Pennsylvania Attorney General Tom Corbett has charged PVC pipe extruder Veka Inc. and four employees with improper disposal of waste water. Corbett alleged Veka's Fombell, Pa., plant drained waste water from an underground storage tank into a storm drain that empties into Connoquenessing Creek. Water involved in the Dec. 19, 1994, incident had been used for cooling plastic products and equipment at the facility, according to a May 1 news release from Corbett's office in Harrisburg, Pa.
The company and each of the four employees are charged with nine pollution-related violations. The employees also face a charge of criminal conspiracy.
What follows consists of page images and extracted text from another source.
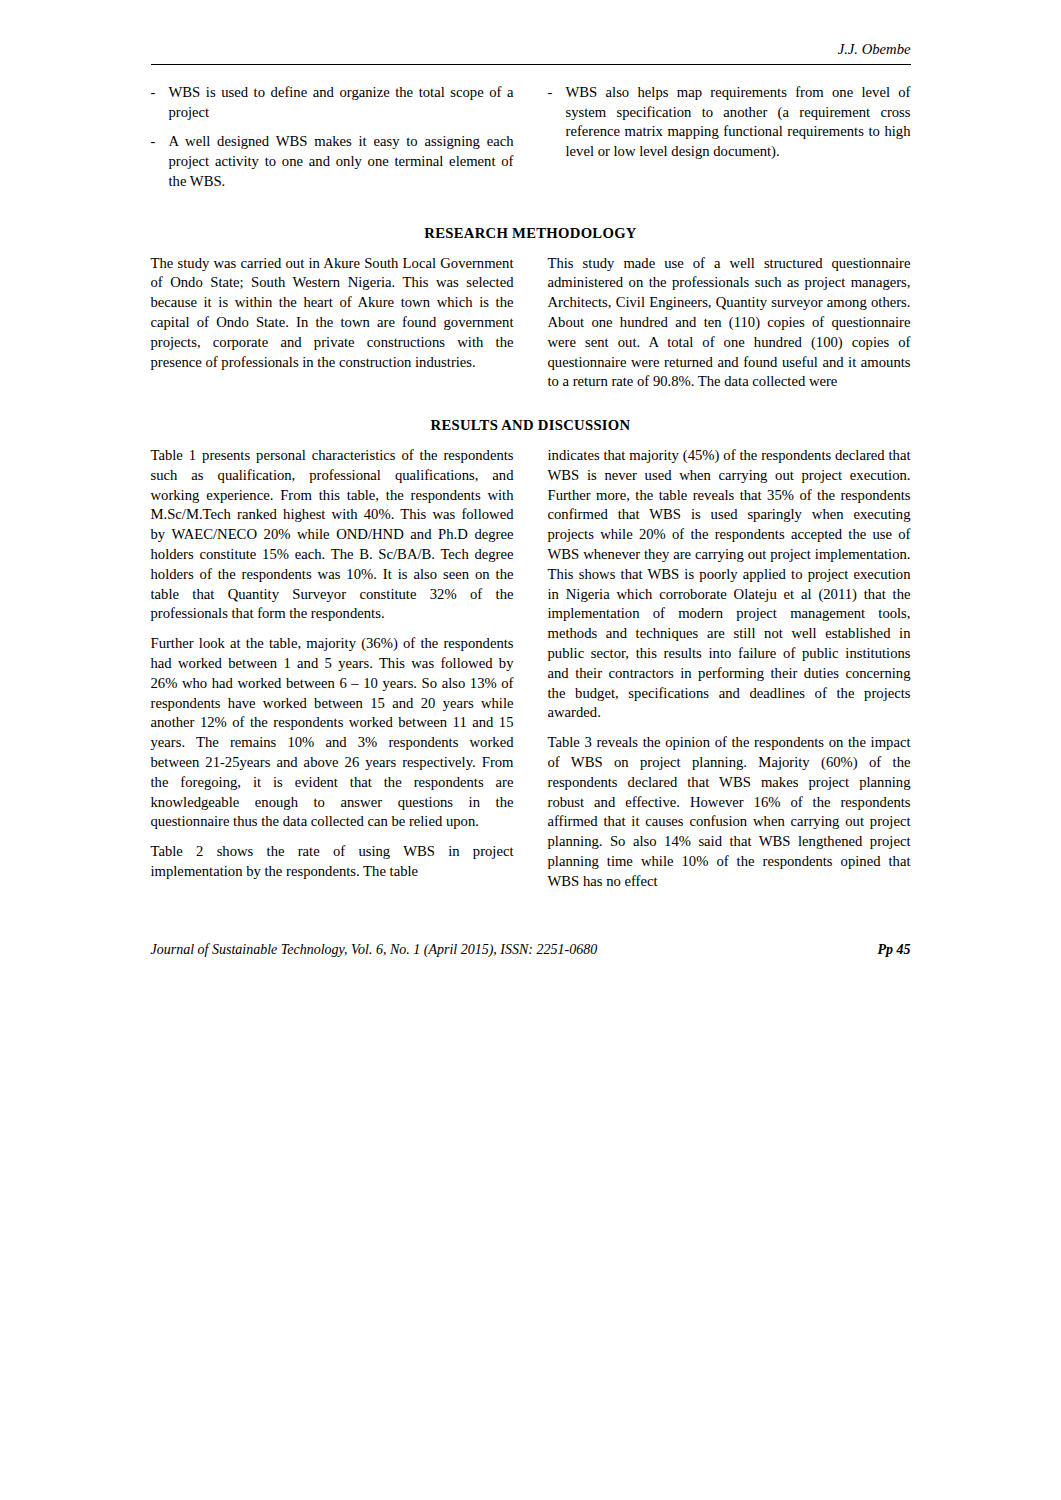J.J. Obembe
WBS is used to define and organize the total scope of a project
A well designed WBS makes it easy to assigning each project activity to one and only one terminal element of the WBS.
WBS also helps map requirements from one level of system specification to another (a requirement cross reference matrix mapping functional requirements to high level or low level design document).
RESEARCH METHODOLOGY
The study was carried out in Akure South Local Government of Ondo State; South Western Nigeria. This was selected because it is within the heart of Akure town which is the capital of Ondo State. In the town are found government projects, corporate and private constructions with the presence of professionals in the construction industries.
This study made use of a well structured questionnaire administered on the professionals such as project managers, Architects, Civil Engineers, Quantity surveyor among others. About one hundred and ten (110) copies of questionnaire were sent out. A total of one hundred (100) copies of questionnaire were returned and found useful and it amounts to a return rate of 90.8%. The data collected were
RESULTS AND DISCUSSION
Table 1 presents personal characteristics of the respondents such as qualification, professional qualifications, and working experience. From this table, the respondents with M.Sc/M.Tech ranked highest with 40%. This was followed by WAEC/NECO 20% while OND/HND and Ph.D degree holders constitute 15% each. The B. Sc/BA/B. Tech degree holders of the respondents was 10%. It is also seen on the table that Quantity Surveyor constitute 32% of the professionals that form the respondents.
Further look at the table, majority (36%) of the respondents had worked between 1 and 5 years. This was followed by 26% who had worked between 6 – 10 years. So also 13% of respondents have worked between 15 and 20 years while another 12% of the respondents worked between 11 and 15 years. The remains 10% and 3% respondents worked between 21-25years and above 26 years respectively. From the foregoing, it is evident that the respondents are knowledgeable enough to answer questions in the questionnaire thus the data collected can be relied upon.
Table 2 shows the rate of using WBS in project implementation by the respondents. The table
indicates that majority (45%) of the respondents declared that WBS is never used when carrying out project execution. Further more, the table reveals that 35% of the respondents confirmed that WBS is used sparingly when executing projects while 20% of the respondents accepted the use of WBS whenever they are carrying out project implementation. This shows that WBS is poorly applied to project execution in Nigeria which corroborate Olateju et al (2011) that the implementation of modern project management tools, methods and techniques are still not well established in public sector, this results into failure of public institutions and their contractors in performing their duties concerning the budget, specifications and deadlines of the projects awarded.
Table 3 reveals the opinion of the respondents on the impact of WBS on project planning. Majority (60%) of the respondents declared that WBS makes project planning robust and effective. However 16% of the respondents affirmed that it causes confusion when carrying out project planning. So also 14% said that WBS lengthened project planning time while 10% of the respondents opined that WBS has no effect
Journal of Sustainable Technology, Vol. 6, No. 1 (April 2015), ISSN: 2251-0680
Pp 45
Jack Lewis, a spokesman for the attorney general's office, said each count in the charge carries a maximum penalty of one year in prison and a $25,000 fine.
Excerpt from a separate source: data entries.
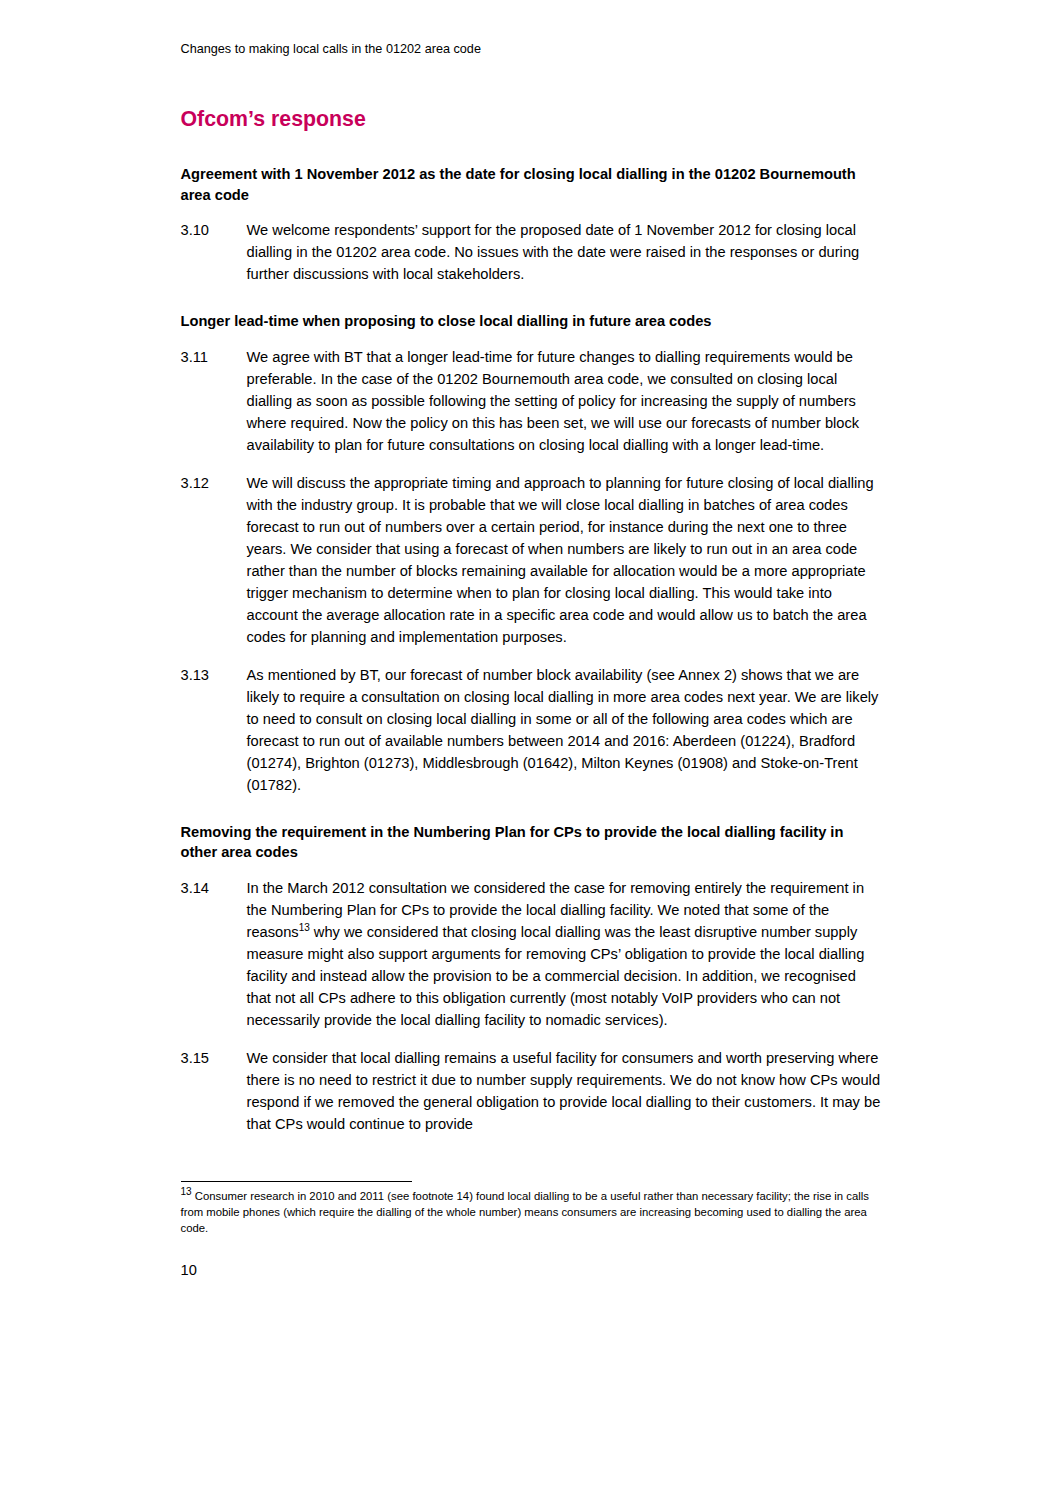Changes to making local calls in the 01202 area code
Ofcom’s response
Agreement with 1 November 2012 as the date for closing local dialling in the 01202 Bournemouth area code
3.10
We welcome respondents’ support for the proposed date of 1 November 2012 for closing local dialling in the 01202 area code. No issues with the date were raised in the responses or during further discussions with local stakeholders.
Longer lead-time when proposing to close local dialling in future area codes
3.11
We agree with BT that a longer lead-time for future changes to dialling requirements would be preferable. In the case of the 01202 Bournemouth area code, we consulted on closing local dialling as soon as possible following the setting of policy for increasing the supply of numbers where required. Now the policy on this has been set, we will use our forecasts of number block availability to plan for future consultations on closing local dialling with a longer lead-time.
3.12
We will discuss the appropriate timing and approach to planning for future closing of local dialling with the industry group. It is probable that we will close local dialling in batches of area codes forecast to run out of numbers over a certain period, for instance during the next one to three years. We consider that using a forecast of when numbers are likely to run out in an area code rather than the number of blocks remaining available for allocation would be a more appropriate trigger mechanism to determine when to plan for closing local dialling. This would take into account the average allocation rate in a specific area code and would allow us to batch the area codes for planning and implementation purposes.
3.13
As mentioned by BT, our forecast of number block availability (see Annex 2) shows that we are likely to require a consultation on closing local dialling in more area codes next year. We are likely to need to consult on closing local dialling in some or all of the following area codes which are forecast to run out of available numbers between 2014 and 2016: Aberdeen (01224), Bradford (01274), Brighton (01273), Middlesbrough (01642), Milton Keynes (01908) and Stoke-on-Trent (01782).
Removing the requirement in the Numbering Plan for CPs to provide the local dialling facility in other area codes
3.14
In the March 2012 consultation we considered the case for removing entirely the requirement in the Numbering Plan for CPs to provide the local dialling facility. We noted that some of the reasons13 why we considered that closing local dialling was the least disruptive number supply measure might also support arguments for removing CPs’ obligation to provide the local dialling facility and instead allow the provision to be a commercial decision. In addition, we recognised that not all CPs adhere to this obligation currently (most notably VoIP providers who can not necessarily provide the local dialling facility to nomadic services).
3.15
We consider that local dialling remains a useful facility for consumers and worth preserving where there is no need to restrict it due to number supply requirements. We do not know how CPs would respond if we removed the general obligation to provide local dialling to their customers. It may be that CPs would continue to provide
13 Consumer research in 2010 and 2011 (see footnote 14) found local dialling to be a useful rather than necessary facility; the rise in calls from mobile phones (which require the dialling of the whole number) means consumers are increasing becoming used to dialling the area code.
10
In a May 2 interview, Lewis said he expected preliminary hearings to be scheduled within two weeks.
Veka President Larry Irwin said the charges are ``ridiculous.'' Veka said that when it applied Dec. 9, 1992, for a Department of Envi-ronmental Resources permit to discharge water, tests showed it to be within water quality guidelines, according to Veka.
After the permit application, Veka had difficulty maintaining water quality for efficient manufacturing because it could not discharge water. Veka called DER to alert the agency, but DER would not say when a permit would be issued.
Veka discharged the water in December 1994 and found it met regulatory guidelines, the company claimed. The alternative to the discharge was to shut the plant down. Veka got its permit on April 19, 1995.
The attorney general's news release noted that state investigators got a tip in advance that allowed them to observe Veka's water disposal in December 1994.
Veka's 160,000-square-foot Fom-bell plant has 47 extrusion lines and more than 300 employees. Veka also operates a nine-line extrusion plant in Stead, Nev. It had pipe sales of about $50 million in 1994.